Go have a read, and see just how much your pockets are being picked.

Comments

  1. says

    There’s also Ivanka…

    It’s a general cost, protecting the Dear Leader’s extended family. Trump certainly makes it worse. I feel bad for the people who also use the airport he’s flying in and out of -- they usually completely fuck up traffic.

    Oligarchs gotta oligarch. The guy’s gonna insist on a gilded tumbril, I bet.

  2. says

    Yes, well, little Ivana has moved into the white house now, at least during daytime, I guess. She has her own office and security clearance.

    That’s so damn creepy, I don’t even know what to say about it. There’s the whole incest by proxy business (when an adult parent, usually a father, continually comments on the physical attributes of a daughter), and the refusal of his actual wife to move in, so daughter moves in. Yikes.

  3. says

    Also, the people who actually live and work in Palm Beach are so frustrated, they are being put out of business by Trump’s constant weekend appearances, so they’ve been discussing levying a huge tax on the Tiny Tyrant, to try and recoup some of what it’s costing them.

  4. blf says

    In an article some time ago in the Grauniad on the costs, it was pointed out there is a small (private?) airfield near Mar-a-Lago which has to closed completely every time hair furor masturbates. That, of course, annoys the users, one of which is a local skywriting(?) company who cannot then fulfill their contracts. I don’t recall the precise amount, but it was in the tens(?) of thousands of dollars they lost every time teh trum-prat invades. (Apologies for not bothering to dig up the article.)

  5. says

    Caine@#2:
    I remember when some people complained that Hillary Clinton was getting power (during Clinton 1) and it was inappropriate for her to be messing with healthcare because she was first lady and had married the job… It’s odd that nobody is complaining about nepotrumpism. Must be they don’t actually care and never did.

  6. says

    When I was reading about Ivanka getting an office in the White House despite not being an employee and not being voted official representative, I wanted to scream at the monitor “How much more obvious does this have to get for Trump voters to catch on?”.

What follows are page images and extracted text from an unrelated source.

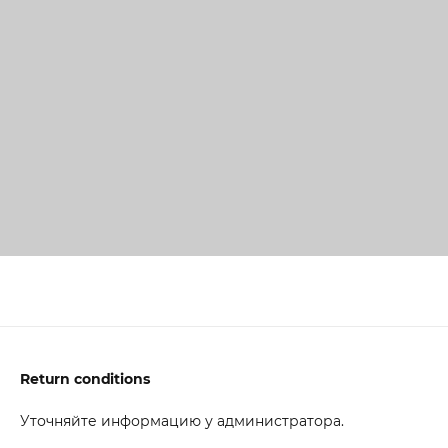
Return conditions
Уточняйте информацию у администратора.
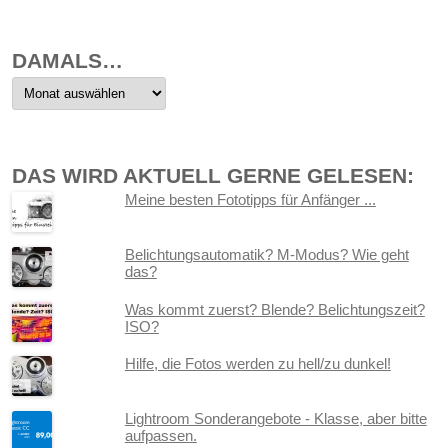
sortiert
DAMALS…
Damals…
DAS WIRD AKTUELL GERNE GELESEN:
Meine besten Fototipps für Anfänger ...
Belichtungsautomatik? M-Modus? Wie geht
das?
Was kommt zuerst? Blende? Belichtungszeit?
ISO?
Hilfe, die Fotos werden zu hell/zu dunkel!
Lightroom Sonderangebote - Klasse, aber bitte
aufpassen.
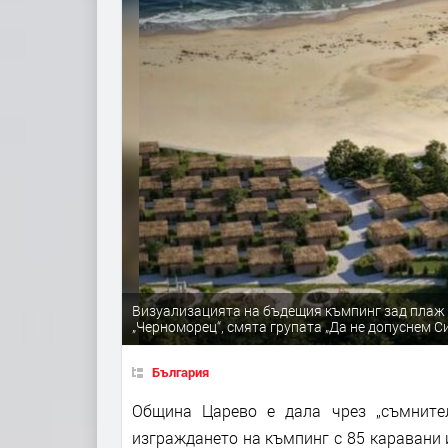
Визуализацията на бъдещия къмпинг зад плаж 
„Черноморец“, смята групата „Да не допуснем С
България
Община Царево е дала чрез „съмните
изграждането на къмпинг с 85 каравани 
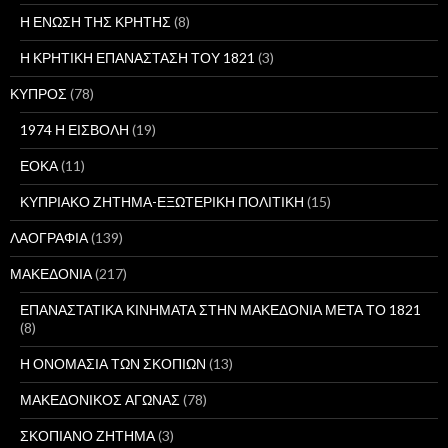
Η ΕΝΩΣΗ ΤΗΣ ΚΡΗΤΗΣ
(8)
Η ΚΡΗΤΙΚΗ ΕΠΑΝΑΣΤΑΣΗ ΤΟΥ 1821
(3)
ΚΥΠΡΟΣ
(78)
1974 Η ΕΙΣΒΟΛΗ
(19)
ΕΟΚΑ
(11)
ΚΥΠΡΙΑΚΟ ΖΗΤΗΜΑ-ΕΞΩΤΕΡΙΚΗ ΠΟΛΙΤΙΚΗ
(15)
ΛΑΟΓΡΑΦΙΑ
(139)
ΜΑΚΕΔΟΝΙΑ
(217)
ΕΠΑΝΑΣΤΑΤΙΚΑ ΚΙΝΗΜΑΤΑ ΣΤΗΝ ΜΑΚΕΔΟΝΙΑ ΜΕΤΑ ΤΟ 1821
(8)
Η ΟΝΟΜΑΣΙΑ ΤΩΝ ΣΚΟΠΙΩΝ
(13)
ΜΑΚΕΔΟΝΙΚΟΣ ΑΓΩΝΑΣ
(78)
ΣΚΟΠΙΑΝΟ ΖΗΤΗΜΑ
(3)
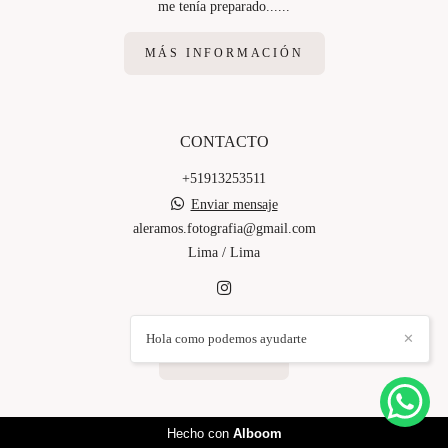
me tenía preparado......
MÁS INFORMACIÓN
CONTACTO
+51913253511
Enviar mensaje
aleramos.fotografia@gmail.com
Lima / Lima
Hola como podemos ayudarte
✕
CONTACTO
Hecho con
Alboom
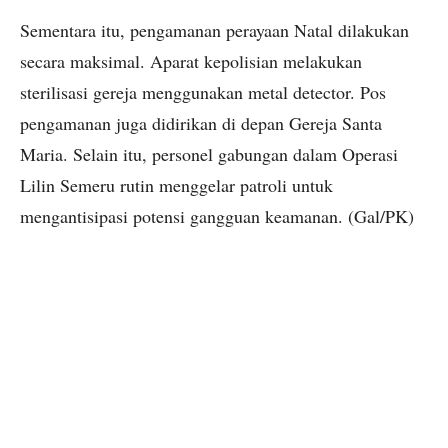
Sementara itu, pengamanan perayaan Natal dilakukan
secara maksimal. Aparat kepolisian melakukan
sterilisasi gereja menggunakan metal detector. Pos
pengamanan juga didirikan di depan Gereja Santa
Maria. Selain itu, personel gabungan dalam Operasi
Lilin Semeru rutin menggelar patroli untuk
mengantisipasi potensi gangguan keamanan. (Gal/PK)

    Do they even know what “conflict of interests” means?

  7. says

    Charly:

    Do they even know what “conflict of interests” means?

    Oh, I’m pretty sure they do, they just don’t care.

  8. komarov says

    Security for the president, pah, unecessary cost. Just like healthcare, education and social support networks: slash it, cut it, kill it off entirely. After all Trump’s obvious self-proclaimed greatness and popularity clearly show that all this security is superfluous. Everybody loves Trump in spite of what (clearly fake) approval ratings and the general global headshaking over Trump’s presidency may indicate. Besides, between the border wall and travel restrictions America is going to be the safest country ever, so noone, not even the president, will have to worry about security ever again.

    The money thus saved can be spent on a variety of worthwhile things, e.g. gilded toothpicks for the White House, flags for orphans or another .1% (or something) increase of the military budget. That’s a sadly unimpressive percentages on account of the already existing budget but will no doubt buy some vital piece of half-baked military hardware or pay for one hour’s worth of war.